Official records have shown that A. mellifera subspecies, including armeniaca, capensis, carnica, caucasica, cypria, ligustica and mellifera were imported to improve the yield of various bee products during the period of 1911–1997 (Supplementary Information Table 1) (An et al., 2004; Sung et al., 2006). Since then, none has been imported officially. In Taiwan, these Western bees of some apiaries are known to give high yield of royal jelly while bees from other yards are better honey producer. It has been generally assumed that A. mellifera in Taiwan is composed of hybrids of different subspecies. Nevertheless, no study has been carried out up to the present to elucidate the makeup of honey bees managed by the beekeepers. We believe that identification of honey bee subspecies via molecular characterization is essential for more advanced management in AEBSF apiculture in Taiwan.

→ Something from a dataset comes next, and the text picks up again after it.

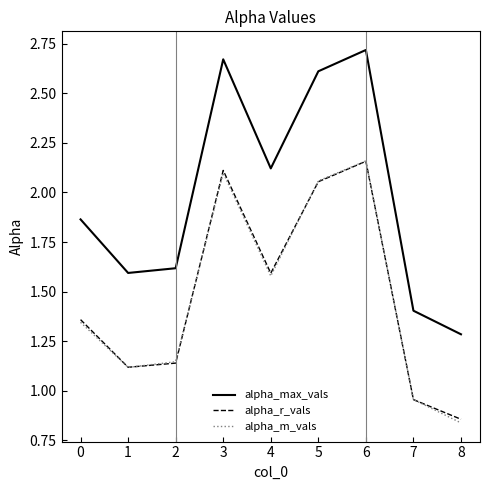

What is the total value across all series at 3?

6.9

Twenty-eight subspecies of A. mellifera have been identified morphologically. They are classified, according to their geographic origins, into four branches/lineages, i.e., Africa (A), Western Europe (M), South-Eastern Europe (C) and Middle East (O) (Ruttner, 1988; Engel, 1999; Gupta, 2014). However, phylogeographical studies have shown that variations of morphological characters of these subspecies resulted from adaption to local environments often complicate their proper identification. Therefore, molecular methods using DNA markers, such as mitochondrial DNA (mtDNA), microsatellites and single nucleotide polymorphisms (SNPs), have been developed. Among them, analysis of restriction site polymorphisms of mtDNA fragments, characterized by their maternal inheritance, has been widely used to identify subspecies of honey bees. The length polymorphism of tRNAleu-COII region of mtDNA, due to the absence/presence of P AEBSF and different copy numbers of Q element, which correlates with their evolutionary lineages, has been frequently used to classify A. mellifera lineages (Garnery et al., 1992, 1993).

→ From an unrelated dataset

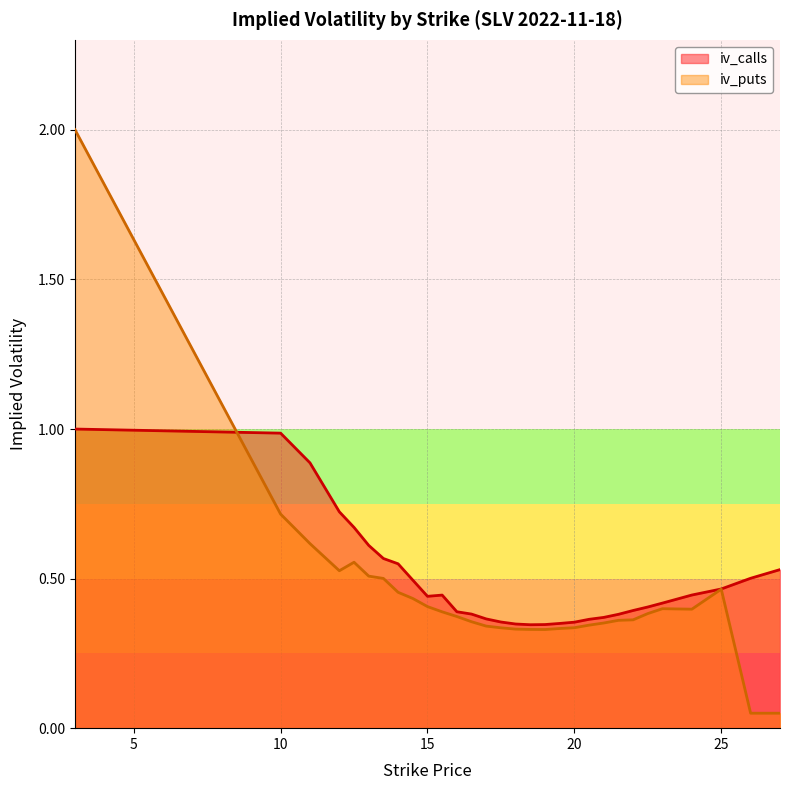

What is the difference between the maximum and minimum values in the iv_calls series?

0.7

Among the five mitochondrial lineages identified in A. mellifera (Meixner et al., 2013), A, M and C roughly match with the morphological branches A, M and C (Cornuet and Garnery, 1991; Garnery et al., 1992). The original 4th mitochondrial lineage O from the Near East (Franck et al., 2000; Palmer et al., 2000) was split into mitochondrial C and Z lineages (Meixner et al., 2013), with a sub-lineage of A embedded in the latter (Alburaki et al., 2011, 2013). The 5th mitochondrial lineage Y has been identified in Ethiopia (Franck et al., 2001).

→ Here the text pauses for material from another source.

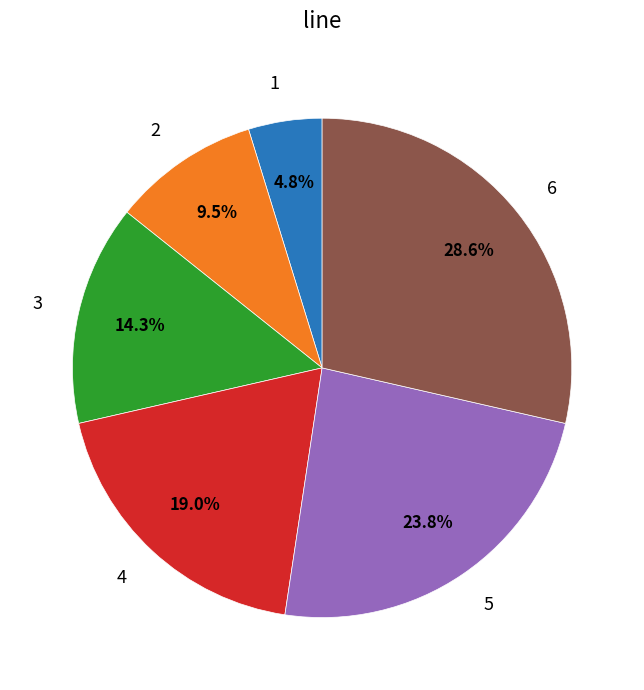

How much of the chart is everything except 6?

71.4%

The existence of honey bees has been threatened by multiple factors, such as pesticide usage on crops, fragmentation and loss of habitat as well as pathogens and parasites (Antunez et al., 2009; Rosenkranz et al., 2010; Sanchez-Bayo et al., 2016). Colony Collapse Disorder (CCD), a combination of deadly effects, has widely occurred across Europe and America (Stokstad, 2007; van der Zee et al., 2012; Lee et al., 2015). Besides, the natural biodiversity of honey bees may be declined by the selective management of those subspecies that bring forth profits to the beekeepers. In view of the fact that CCD has not been observed in Taiwan and high yield of honey/royal jelly has been achieved, we intended to establish the matrilineal origins of these precious honey bees by analyzing four fragments of mtDNA, i.e., the non-coding region between tRNAleu and cytochrome c oxidase subunit II (intergenic tRNAleu-COII), cytochrome b (Cyt b), large subunit rRNA (Ls rRNA) and cytochrome c oxidase subunit I (COI) by PCR-RFLP and sequencing the tRNAleu-COII fragments of samples collected throughout the island.

Materials and methods

Results and discussion

Conclusions

Acknowledgements
This work was supported by grant 104-2321-B-005-018 from the Ministry of Science and Technology, Taiwan, ROC. We thank Prof. Wu-Chun Tu for the help on collection of samples from east region of Taiwan and beekeepers of 33 apiaries for providing bee samples. We also thank Dr. Chih-Ning Sun for helpful discussions and critical reading of this manuscript.